• [YOUR ASSIGNMENT] Pull every line that includes the word "publicación" from the data.

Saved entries
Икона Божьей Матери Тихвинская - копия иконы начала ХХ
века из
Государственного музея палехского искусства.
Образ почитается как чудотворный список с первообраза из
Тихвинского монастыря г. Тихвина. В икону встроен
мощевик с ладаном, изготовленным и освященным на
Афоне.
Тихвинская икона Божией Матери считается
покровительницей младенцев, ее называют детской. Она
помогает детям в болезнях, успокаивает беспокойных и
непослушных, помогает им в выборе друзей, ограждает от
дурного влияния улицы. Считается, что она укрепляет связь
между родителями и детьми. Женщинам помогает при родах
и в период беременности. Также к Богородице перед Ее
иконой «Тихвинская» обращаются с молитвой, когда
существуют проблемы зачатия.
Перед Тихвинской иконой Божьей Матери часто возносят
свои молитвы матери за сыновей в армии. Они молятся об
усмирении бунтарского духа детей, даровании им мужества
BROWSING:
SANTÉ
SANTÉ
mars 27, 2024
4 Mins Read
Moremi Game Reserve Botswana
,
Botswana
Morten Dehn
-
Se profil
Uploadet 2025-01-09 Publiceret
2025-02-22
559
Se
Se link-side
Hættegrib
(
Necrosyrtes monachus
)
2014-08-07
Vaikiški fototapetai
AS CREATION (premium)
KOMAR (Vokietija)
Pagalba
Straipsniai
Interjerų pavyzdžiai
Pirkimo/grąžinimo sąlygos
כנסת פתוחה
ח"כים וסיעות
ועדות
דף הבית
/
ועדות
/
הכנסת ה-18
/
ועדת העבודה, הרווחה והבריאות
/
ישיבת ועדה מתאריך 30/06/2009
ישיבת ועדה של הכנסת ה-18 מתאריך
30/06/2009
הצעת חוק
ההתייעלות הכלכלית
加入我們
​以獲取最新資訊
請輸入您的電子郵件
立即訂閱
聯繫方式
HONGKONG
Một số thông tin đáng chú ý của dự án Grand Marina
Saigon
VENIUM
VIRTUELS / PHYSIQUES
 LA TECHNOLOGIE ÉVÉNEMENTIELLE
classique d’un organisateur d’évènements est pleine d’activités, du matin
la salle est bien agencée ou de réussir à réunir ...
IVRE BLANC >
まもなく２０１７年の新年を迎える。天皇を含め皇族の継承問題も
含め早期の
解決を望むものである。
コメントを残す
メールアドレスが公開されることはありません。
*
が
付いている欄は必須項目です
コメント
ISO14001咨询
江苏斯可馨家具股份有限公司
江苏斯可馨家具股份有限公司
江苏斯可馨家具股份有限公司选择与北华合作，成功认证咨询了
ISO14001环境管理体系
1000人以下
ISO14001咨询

--

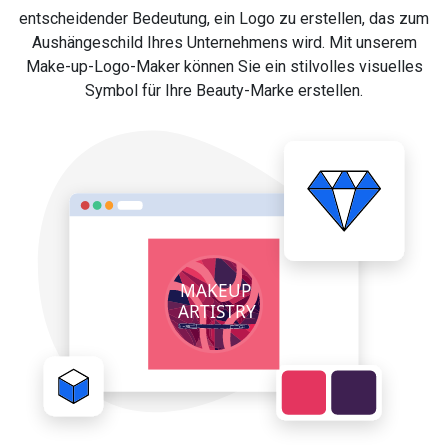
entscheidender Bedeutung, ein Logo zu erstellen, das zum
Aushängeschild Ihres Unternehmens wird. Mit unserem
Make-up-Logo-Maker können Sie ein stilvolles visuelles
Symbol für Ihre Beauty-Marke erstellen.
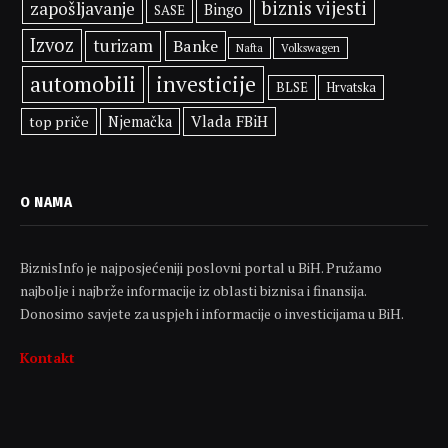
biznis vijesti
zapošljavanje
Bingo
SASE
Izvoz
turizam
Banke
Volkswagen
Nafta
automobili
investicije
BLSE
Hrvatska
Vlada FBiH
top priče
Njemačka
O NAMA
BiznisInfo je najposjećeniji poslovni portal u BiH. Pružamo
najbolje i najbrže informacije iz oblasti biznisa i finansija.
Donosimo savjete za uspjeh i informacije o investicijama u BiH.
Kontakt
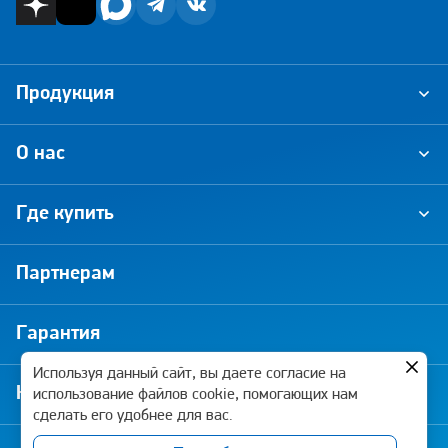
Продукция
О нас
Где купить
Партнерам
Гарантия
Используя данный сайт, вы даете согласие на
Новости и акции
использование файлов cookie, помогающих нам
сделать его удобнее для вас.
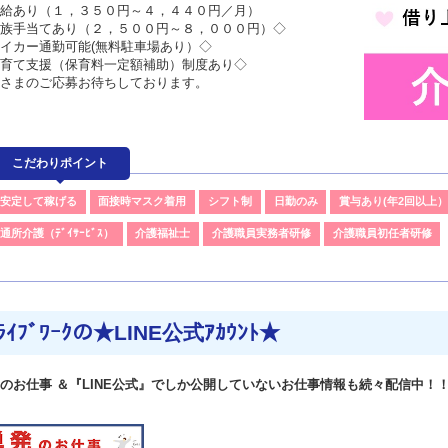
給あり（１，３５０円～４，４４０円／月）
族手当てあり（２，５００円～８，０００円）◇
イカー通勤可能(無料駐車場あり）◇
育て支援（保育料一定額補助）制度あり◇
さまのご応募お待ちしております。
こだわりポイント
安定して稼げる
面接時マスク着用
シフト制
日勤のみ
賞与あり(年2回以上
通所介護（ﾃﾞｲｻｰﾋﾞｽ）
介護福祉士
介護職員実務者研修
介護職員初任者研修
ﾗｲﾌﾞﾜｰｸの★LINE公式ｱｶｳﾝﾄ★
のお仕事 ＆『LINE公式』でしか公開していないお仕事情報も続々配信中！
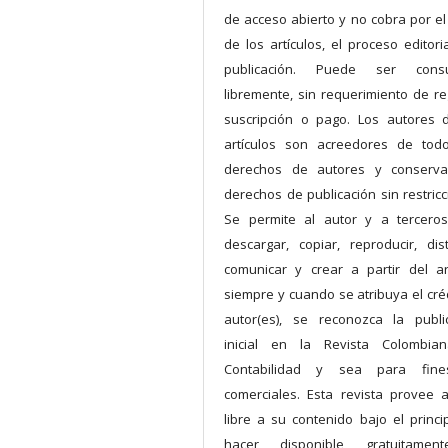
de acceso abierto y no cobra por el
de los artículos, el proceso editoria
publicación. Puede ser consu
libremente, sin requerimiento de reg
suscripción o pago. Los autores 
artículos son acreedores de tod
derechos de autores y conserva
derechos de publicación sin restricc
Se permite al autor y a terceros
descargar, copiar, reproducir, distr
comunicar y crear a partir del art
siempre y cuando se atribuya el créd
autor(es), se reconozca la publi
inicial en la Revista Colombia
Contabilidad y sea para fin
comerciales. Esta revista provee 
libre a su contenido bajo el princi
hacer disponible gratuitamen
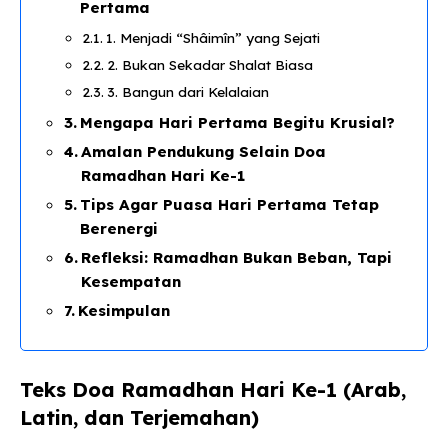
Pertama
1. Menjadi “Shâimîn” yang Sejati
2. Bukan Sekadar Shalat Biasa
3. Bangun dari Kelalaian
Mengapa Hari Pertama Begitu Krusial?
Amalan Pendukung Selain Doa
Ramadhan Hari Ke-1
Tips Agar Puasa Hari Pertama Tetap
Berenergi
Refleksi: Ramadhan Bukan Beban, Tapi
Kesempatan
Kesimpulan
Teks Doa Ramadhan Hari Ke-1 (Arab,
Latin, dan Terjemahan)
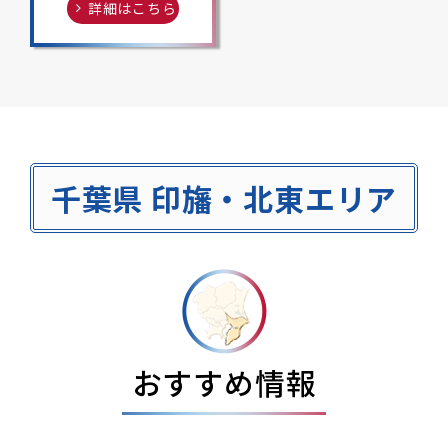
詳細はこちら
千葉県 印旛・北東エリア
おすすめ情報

...

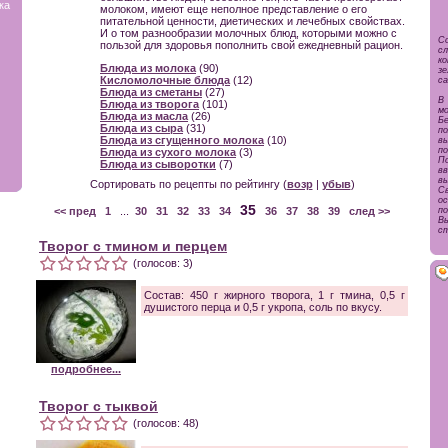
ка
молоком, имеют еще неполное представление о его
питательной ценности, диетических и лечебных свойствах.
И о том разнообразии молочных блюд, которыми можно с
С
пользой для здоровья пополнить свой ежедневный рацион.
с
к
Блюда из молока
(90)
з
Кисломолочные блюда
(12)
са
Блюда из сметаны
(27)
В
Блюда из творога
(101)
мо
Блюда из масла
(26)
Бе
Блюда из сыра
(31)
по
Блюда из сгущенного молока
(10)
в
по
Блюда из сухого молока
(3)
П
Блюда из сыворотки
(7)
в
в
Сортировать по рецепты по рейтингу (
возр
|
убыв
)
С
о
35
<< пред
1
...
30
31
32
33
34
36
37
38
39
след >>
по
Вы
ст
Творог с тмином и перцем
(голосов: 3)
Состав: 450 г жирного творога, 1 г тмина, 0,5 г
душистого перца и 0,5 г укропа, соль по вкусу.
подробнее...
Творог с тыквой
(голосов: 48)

• [SOLUTION]
publicación. Puede ser consu
derechos de publicación sin restricc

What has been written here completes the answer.